Matthew Griffin, award winning Futurist working between the dates of 2020 and 2070, is described as “The Adviser behind the Advisers” and a “Young Kurzweil.” Regularly featured in the global press, including BBC, CNBC, Discovery and RT, Matthew’s ability to identify, track, and explain the impacts of hundreds of revolutionary emerging technologies on global culture, industry and society, is unparalleled. Recognised for the past six years as one of the world’s foremost futurists, innovation and strategy experts Matthew is an international speaker who helps governments, investors, multi-nationals and regulators around the world envision, build and lead an inclusive, sustainable future. A rare talent Matthew sits on several boards and his recent work includes mentoring Lunar XPrize teams, building the first generation of biological computers and re-envisioning global education with the G20, and helping the world’s largest manufacturers ideate the next 20 years of intelligent devices and machines. Matthew's clients include three Prime Ministers and several governments, including the G7, Accenture, Bain & Co, BCG, BOA, Blackrock, Bentley, Credit Suisse, Dell EMC, Dentons, Deloitte, Du Pont, E&Y, HPE, Huawei, JPMorgan Chase, KPMG, McKinsey, PWC, Qualcomm, SAP, Samsung, Sopra Steria, UBS, and many more.
WHY THIS MATTERS IN BRIEF
The world is storing more data than ever before and that’s a trend that will only increase, so we need revolutions in storage not evolutions.

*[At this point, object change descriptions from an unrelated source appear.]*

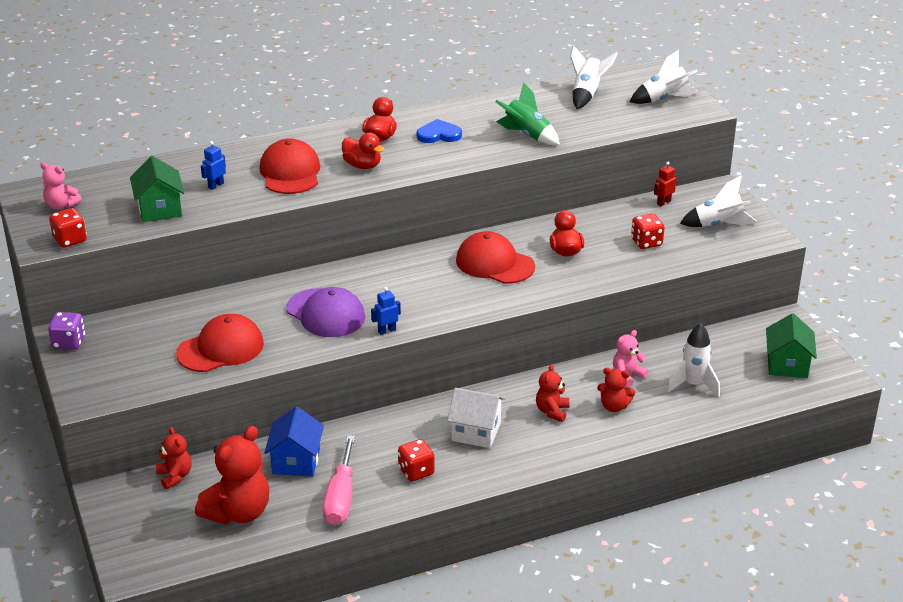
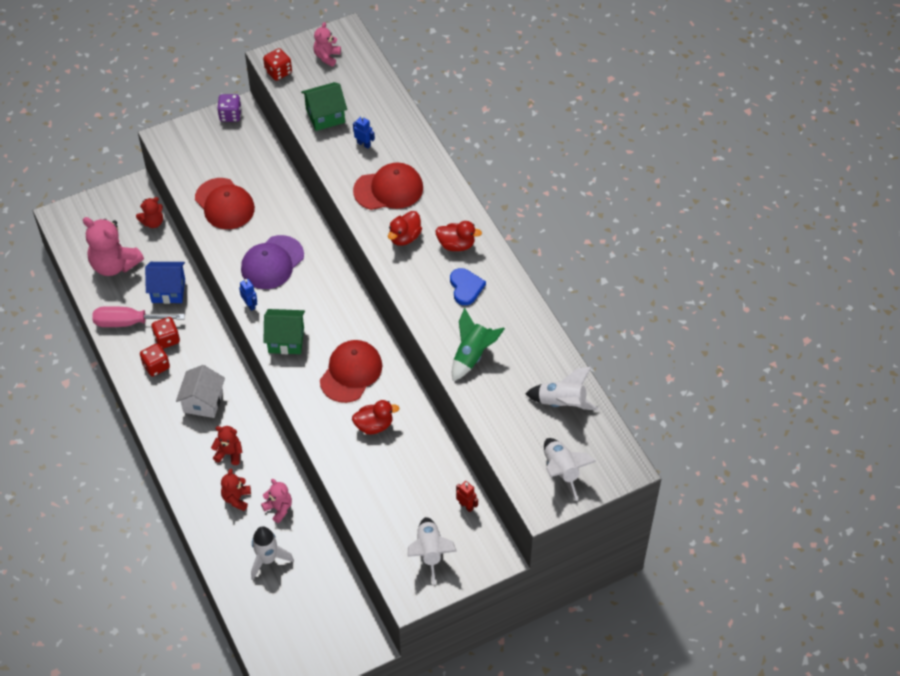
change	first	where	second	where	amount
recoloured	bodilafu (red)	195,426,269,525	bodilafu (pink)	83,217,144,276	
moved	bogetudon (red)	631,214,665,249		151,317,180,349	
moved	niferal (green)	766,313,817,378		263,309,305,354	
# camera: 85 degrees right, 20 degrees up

Recently we’ve seen breakthroughs in storage technology that allow us to pack more than 215 Petabytes of information into a single gram of DNA, and now another breakthrough, this time in solid state storage means we have a way to store over 140 terabytes of information on a wafer no larger than a postage stamp, which is a staggering thousand fold increase on today’s best tech. And it’s all thanks to a new technique developed by a team of scientists from the University of Alberta in the US.
“Essentially, you can take all 45 million songs on iTunes and store them on the surface of one quarter [using this technology],” said Roshan Achal, PhD student in Department of Physics and lead author on the new research. “Five years ago, this wasn’t even something we thought possible.”
In this case, in order to boost solid state memory storage to hitherto insane new levels, the scientists used the same technology they’d developed to manufacture atomic-scale circuits, which let them remove and replace single hydrogen atoms on the fly. The technique also makes the memory rewritable, meaning it could lead to far more efficient types of solid-state drives for computers in the future.
Previous discoveries of atomic scale computer storage, from the likes of IBM who recently showed off their own atom scale storage breakthrough where they stored one byte of data on one atom, were stable only at extremely low temperatures, but importantly the new memory works at real-world temperatures and can withstand normal use.
“What is often overlooked in the nanofabrication business is actual transportation to an end-user, which simply was not possible until now given temperature restrictions,” said Achal. “Our memory is stable well above room temperature and precise down to the atom.”
Achal then explained the technology has immediate applications for archiving data, and that the next steps will include increasing read and write speeds for even more flexible applications.
Achal works with physics professor Robert Wolkow, a pioneer in the field of atomic-scale physics. Wolkow perfected the nanotip technology that allows scientists to manipulate single atoms on a silicon chip – a technology he said has now reached a tipping point.
“With this last piece of the puzzle now in hand, atom scale fabrication will become a commercial reality in the very near future,” said Wolkow whose spinoff company Quantum Silicon is working on commercialising atom scale fabrication for use in all areas of the technology sector, not just in storage.
To demonstrate the new memory, Achal, Wolkow and their fellow scientists encoded the entire alphabet at a density of 138 terabytes per square inch, roughly equivalent to writing 350,000 letters across a grain of rice, and for a playful twist Achal also encoded music reminiscent of video game soundtracks from the ’80s and ’90s.
The research, “Lithography for Robust and Editable Atomic-Scale Silicon Devices and Memories,” appears in the current issue of Nature Communications.